* Task statement:
In the data that follows, count every line holding the string "Ludwig" and give the count alone.

Page-level text extractions:
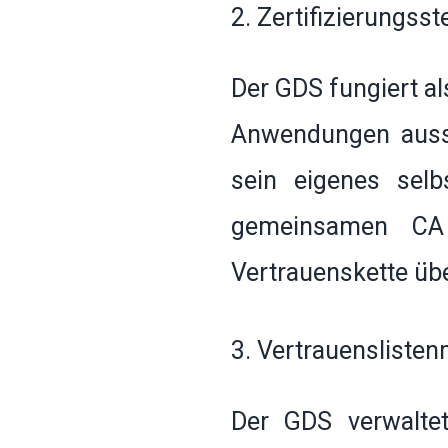
2. Zertifizierungsst
Der GDS fungiert al
Anwendungen ausst
sein eigenes selbs
gemeinsamen CA 
Vertrauenskette übe
3. Vertrauensliste
Der GDS verwaltet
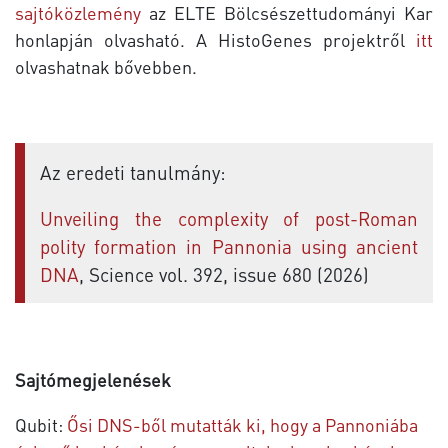
sajtóközlemény
az ELTE Bölcsészettudományi Kar
honlapján olvasható. A HistoGenes projektről
itt
olvashatnak bővebben.
Az eredeti tanulmány:
Unveiling the complexity of post-Roman
polity formation in Pannonia using ancient
DNA
, Science vol. 392, issue 680 (2026)
Sajtómegjelenések
Qubit:
Ősi DNS-ből mutatták ki, hogy a Pannoniába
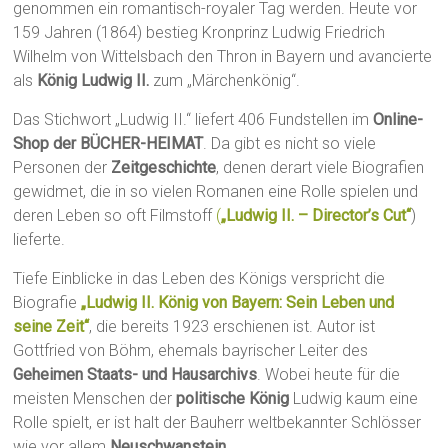
genommen ein romantisch-royaler Tag werden. Heute vor
159 Jahren (1864) bestieg Kronprinz Ludwig Friedrich
Wilhelm von Wittelsbach den Thron in Bayern und avancierte
als
König Ludwig II.
zum „Märchenkönig“.
Das Stichwort „Ludwig II.“ liefert 406 Fundstellen im
Online-
Shop der BÜCHER-HEIMAT
. Da gibt es nicht so viele
Personen der
Zeitgeschichte
, denen derart viele Biografien
gewidmet, die in so vielen Romanen eine Rolle spielen und
deren Leben so oft Filmstoff
(
„Ludwig II. – Director’s Cut“
)
lieferte.
Tiefe Einblicke in das Leben des Königs verspricht die
Biografie
„Ludwig II. König von Bayern: Sein Leben und
seine Zeit“
, die bereits 1923 erschienen ist. Autor ist
Gottfried von Böhm, ehemals bayrischer Leiter des
Geheimen Staats- und Hausarchivs
. Wobei heute für die
meisten Menschen der
politische König
Ludwig kaum eine
Rolle spielt, er ist halt der Bauherr weltbekannter Schlösser
wie vor allem
Neuschwanstein
.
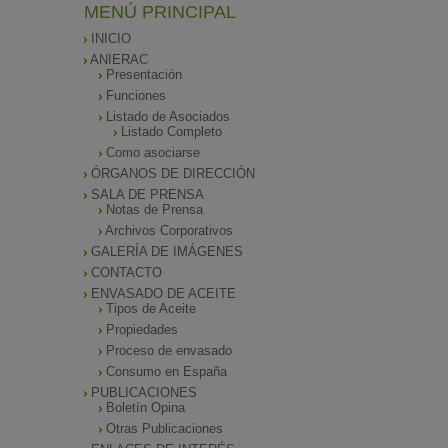
MENÚ PRINCIPAL
INICIO
ANIERAC
Presentación
Funciones
Listado de Asociados
Listado Completo
Como asociarse
ÓRGANOS DE DIRECCIÓN
SALA DE PRENSA
Notas de Prensa
Archivos Corporativos
GALERÍA DE IMÁGENES
CONTACTO
ENVASADO DE ACEITE
Tipos de Aceite
Propiedades
Proceso de envasado
Consumo en España
PUBLICACIONES
Boletín Opina
Otras Publicaciones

* Solution to this task:
6